- _What this task involves_: Look through the data below for the line with "0.30%|Selenia Sky|1|0|100.00%|43|", and transcribe it exactly together with each line after it up to and including the line with "0.30%|**Bortus**|1|0|**100.00%**|58|". Give nothing else.

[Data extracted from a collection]
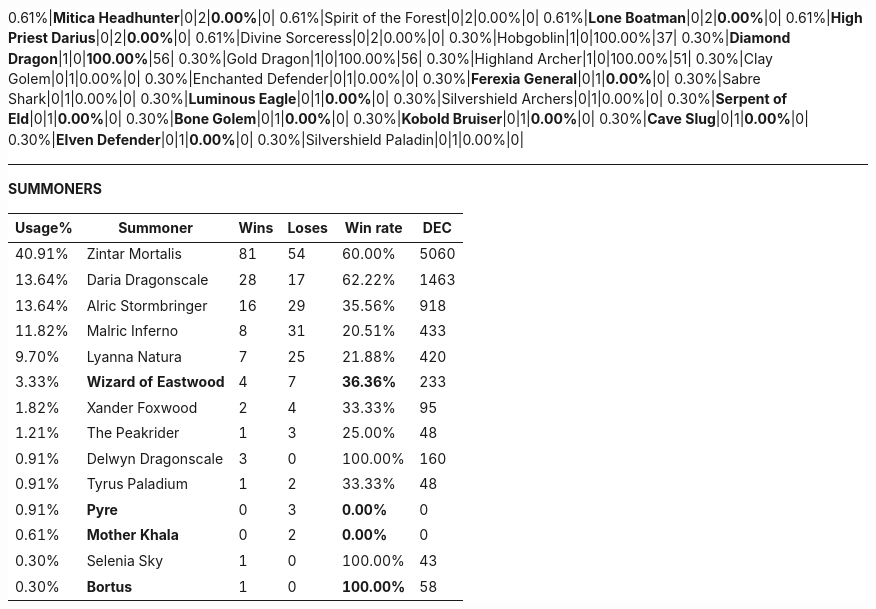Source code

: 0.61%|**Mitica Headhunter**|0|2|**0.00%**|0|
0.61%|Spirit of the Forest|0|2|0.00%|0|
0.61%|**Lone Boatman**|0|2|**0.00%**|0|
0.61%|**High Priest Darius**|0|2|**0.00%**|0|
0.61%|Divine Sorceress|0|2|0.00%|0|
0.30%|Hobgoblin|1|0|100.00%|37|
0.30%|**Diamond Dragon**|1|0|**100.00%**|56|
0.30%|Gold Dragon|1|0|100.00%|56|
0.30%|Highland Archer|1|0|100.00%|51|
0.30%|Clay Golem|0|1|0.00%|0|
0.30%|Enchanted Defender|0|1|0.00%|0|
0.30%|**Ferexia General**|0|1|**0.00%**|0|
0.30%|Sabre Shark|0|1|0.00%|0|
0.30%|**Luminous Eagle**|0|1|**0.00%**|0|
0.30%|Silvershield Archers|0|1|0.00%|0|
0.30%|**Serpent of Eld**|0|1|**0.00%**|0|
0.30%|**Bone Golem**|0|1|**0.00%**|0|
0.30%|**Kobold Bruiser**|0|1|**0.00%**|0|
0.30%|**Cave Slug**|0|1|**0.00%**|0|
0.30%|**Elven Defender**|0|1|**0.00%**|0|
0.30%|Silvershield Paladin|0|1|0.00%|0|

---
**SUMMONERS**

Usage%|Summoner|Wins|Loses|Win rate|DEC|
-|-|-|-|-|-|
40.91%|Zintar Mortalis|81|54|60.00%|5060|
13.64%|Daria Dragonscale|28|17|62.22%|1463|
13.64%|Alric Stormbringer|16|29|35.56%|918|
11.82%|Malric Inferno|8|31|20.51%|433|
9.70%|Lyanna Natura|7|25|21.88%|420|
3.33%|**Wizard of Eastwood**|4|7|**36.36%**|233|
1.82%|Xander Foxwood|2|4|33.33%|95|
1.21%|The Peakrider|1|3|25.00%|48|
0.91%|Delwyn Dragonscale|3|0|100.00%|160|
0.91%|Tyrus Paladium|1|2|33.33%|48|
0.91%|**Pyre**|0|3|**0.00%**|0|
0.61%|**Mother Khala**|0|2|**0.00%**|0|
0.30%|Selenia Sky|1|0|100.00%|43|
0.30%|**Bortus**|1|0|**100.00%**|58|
...
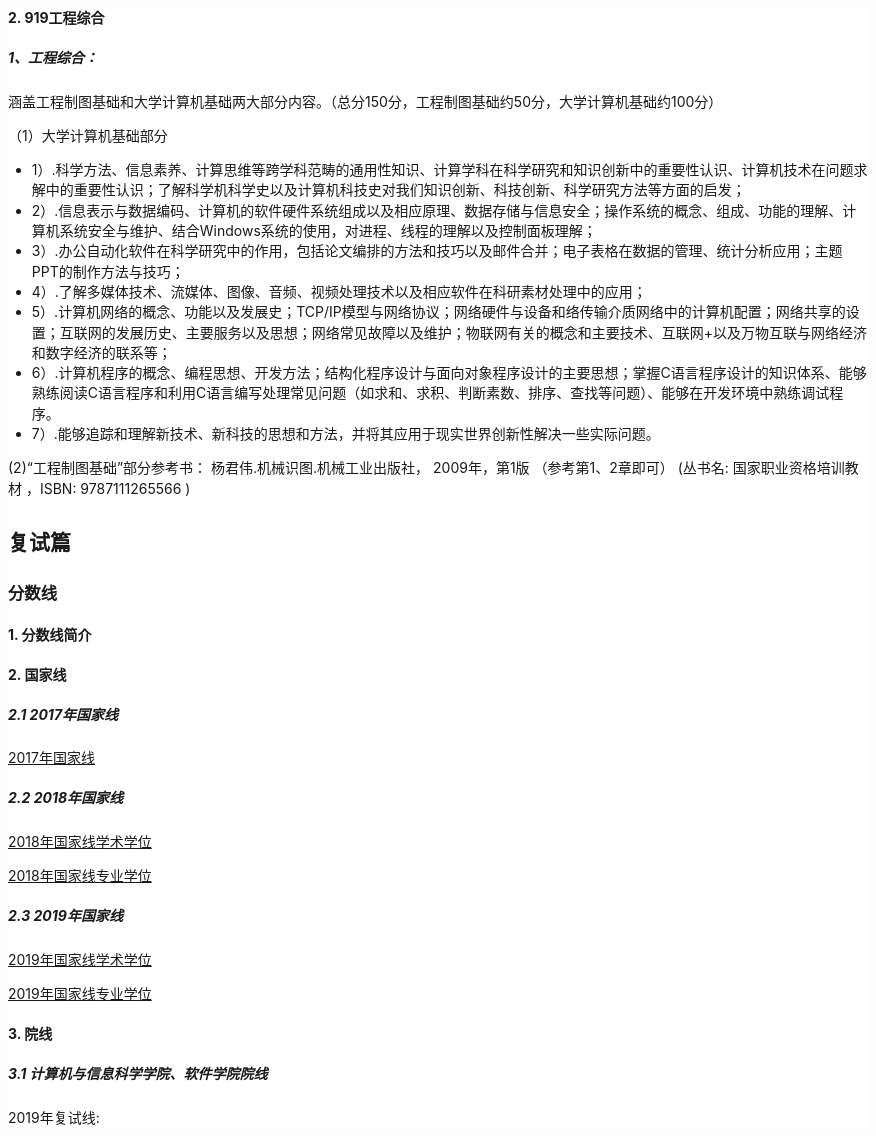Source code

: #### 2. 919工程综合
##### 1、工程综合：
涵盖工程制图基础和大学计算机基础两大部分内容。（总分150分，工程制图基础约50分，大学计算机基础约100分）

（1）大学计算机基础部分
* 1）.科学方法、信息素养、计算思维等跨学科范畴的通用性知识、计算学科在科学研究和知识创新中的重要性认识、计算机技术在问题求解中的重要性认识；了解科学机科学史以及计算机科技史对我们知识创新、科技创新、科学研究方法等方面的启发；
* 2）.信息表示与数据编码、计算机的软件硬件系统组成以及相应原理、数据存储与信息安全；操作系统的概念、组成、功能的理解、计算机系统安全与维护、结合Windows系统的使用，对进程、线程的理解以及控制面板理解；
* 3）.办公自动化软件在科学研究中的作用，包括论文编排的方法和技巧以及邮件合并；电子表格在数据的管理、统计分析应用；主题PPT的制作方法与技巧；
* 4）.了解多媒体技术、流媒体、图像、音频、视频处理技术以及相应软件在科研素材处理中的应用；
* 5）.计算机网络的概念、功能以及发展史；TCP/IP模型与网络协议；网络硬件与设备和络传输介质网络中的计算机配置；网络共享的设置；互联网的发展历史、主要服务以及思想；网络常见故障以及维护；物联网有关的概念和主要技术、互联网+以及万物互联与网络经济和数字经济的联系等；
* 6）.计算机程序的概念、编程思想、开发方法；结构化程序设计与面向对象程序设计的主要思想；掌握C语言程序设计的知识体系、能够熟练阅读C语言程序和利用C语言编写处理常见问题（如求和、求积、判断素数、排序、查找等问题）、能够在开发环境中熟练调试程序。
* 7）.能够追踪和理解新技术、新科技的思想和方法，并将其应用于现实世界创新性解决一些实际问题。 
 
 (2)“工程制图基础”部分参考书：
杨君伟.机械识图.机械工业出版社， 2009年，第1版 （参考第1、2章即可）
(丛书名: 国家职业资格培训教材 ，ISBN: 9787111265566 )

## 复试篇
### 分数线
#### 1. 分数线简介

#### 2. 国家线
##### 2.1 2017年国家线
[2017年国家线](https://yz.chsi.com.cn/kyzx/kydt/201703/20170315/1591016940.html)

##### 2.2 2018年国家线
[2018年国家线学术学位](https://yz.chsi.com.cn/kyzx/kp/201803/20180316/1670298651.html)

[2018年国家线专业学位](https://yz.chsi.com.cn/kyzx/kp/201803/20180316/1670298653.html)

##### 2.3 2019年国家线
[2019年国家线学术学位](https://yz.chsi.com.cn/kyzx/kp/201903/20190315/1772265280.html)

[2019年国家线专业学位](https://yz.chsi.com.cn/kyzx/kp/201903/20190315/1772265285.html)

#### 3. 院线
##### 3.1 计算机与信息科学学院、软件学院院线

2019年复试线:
...
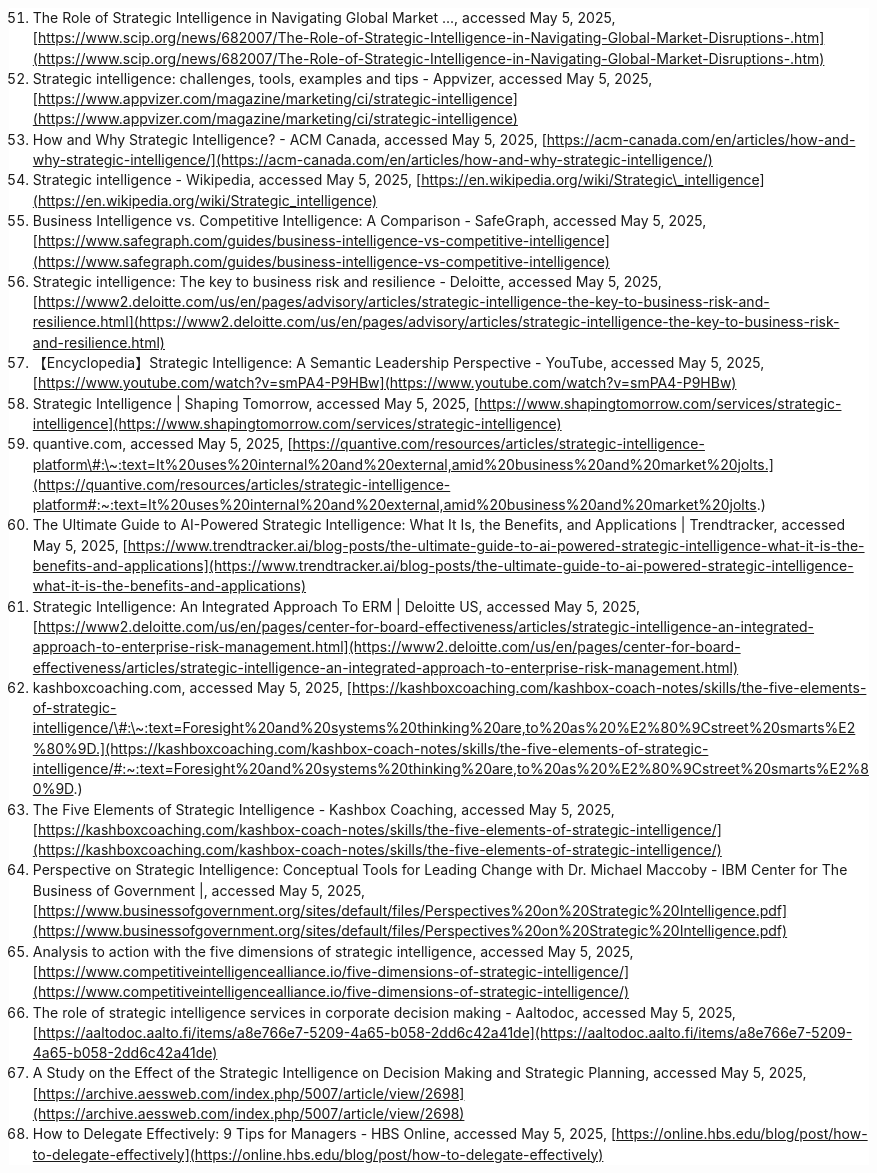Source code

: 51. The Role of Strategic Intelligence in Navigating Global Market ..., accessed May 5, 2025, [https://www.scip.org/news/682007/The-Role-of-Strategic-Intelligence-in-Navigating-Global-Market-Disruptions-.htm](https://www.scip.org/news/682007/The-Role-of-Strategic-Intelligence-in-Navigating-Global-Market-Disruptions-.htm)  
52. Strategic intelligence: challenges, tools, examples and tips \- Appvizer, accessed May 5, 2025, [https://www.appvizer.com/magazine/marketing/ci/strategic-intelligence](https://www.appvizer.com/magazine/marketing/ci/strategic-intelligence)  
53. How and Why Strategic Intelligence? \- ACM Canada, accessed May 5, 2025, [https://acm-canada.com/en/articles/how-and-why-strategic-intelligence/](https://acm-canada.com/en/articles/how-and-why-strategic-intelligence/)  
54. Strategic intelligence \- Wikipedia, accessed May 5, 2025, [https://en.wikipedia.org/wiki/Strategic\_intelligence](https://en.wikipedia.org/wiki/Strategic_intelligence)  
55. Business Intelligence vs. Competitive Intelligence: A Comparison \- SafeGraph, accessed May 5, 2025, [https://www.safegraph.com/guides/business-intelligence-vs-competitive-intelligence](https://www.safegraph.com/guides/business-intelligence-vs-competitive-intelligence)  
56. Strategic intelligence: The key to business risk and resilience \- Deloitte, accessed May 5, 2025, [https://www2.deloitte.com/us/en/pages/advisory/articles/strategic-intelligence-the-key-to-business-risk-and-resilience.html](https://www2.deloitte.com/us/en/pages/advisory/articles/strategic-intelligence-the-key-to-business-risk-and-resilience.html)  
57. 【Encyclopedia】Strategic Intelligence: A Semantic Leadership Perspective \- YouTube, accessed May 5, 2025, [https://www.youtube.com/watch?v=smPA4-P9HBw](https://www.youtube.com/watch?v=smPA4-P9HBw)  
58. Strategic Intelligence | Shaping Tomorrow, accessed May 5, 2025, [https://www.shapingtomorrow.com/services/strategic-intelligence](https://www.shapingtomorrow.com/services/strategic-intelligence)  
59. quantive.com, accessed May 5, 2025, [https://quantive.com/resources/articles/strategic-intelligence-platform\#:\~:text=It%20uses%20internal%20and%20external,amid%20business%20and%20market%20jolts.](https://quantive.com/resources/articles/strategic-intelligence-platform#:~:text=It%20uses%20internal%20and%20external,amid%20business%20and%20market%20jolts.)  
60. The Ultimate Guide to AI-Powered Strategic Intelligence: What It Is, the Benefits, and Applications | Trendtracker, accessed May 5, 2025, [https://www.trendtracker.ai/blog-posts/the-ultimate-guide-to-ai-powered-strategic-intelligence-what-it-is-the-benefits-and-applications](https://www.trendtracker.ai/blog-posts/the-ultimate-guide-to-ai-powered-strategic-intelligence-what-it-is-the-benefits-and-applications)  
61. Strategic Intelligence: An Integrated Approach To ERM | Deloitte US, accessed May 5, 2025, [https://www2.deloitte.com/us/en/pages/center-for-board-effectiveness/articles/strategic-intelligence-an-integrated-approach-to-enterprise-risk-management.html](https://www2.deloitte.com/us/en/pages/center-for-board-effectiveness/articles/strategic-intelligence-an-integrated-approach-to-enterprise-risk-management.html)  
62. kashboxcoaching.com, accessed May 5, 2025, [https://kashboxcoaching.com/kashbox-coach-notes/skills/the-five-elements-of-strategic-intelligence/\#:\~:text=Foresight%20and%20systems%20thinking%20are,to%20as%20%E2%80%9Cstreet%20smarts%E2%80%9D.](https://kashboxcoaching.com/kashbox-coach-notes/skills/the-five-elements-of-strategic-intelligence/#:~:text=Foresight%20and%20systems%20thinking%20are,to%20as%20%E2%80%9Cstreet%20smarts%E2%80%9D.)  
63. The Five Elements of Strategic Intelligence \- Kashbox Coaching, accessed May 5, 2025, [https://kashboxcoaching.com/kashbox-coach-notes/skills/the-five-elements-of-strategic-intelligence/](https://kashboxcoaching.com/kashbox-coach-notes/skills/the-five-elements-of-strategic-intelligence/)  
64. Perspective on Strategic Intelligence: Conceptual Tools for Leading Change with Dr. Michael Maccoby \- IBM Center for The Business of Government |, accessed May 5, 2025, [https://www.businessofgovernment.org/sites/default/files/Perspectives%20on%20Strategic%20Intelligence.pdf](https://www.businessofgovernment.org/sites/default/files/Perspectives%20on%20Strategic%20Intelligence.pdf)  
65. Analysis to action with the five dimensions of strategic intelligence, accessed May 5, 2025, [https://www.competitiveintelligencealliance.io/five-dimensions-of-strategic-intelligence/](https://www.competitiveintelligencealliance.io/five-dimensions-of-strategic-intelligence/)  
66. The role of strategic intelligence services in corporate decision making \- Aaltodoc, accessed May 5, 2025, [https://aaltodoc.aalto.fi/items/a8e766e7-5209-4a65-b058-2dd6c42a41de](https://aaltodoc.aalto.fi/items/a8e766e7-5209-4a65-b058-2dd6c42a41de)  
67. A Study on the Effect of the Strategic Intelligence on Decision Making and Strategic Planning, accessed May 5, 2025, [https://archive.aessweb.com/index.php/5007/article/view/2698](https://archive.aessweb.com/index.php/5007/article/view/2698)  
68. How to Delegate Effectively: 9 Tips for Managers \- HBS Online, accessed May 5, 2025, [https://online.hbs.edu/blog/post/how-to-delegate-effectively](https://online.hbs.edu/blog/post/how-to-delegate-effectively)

- _Answer to this task_:
0.30%|Selenia Sky|1|0|100.00%|43|
0.30%|**Bortus**|1|0|**100.00%**|58|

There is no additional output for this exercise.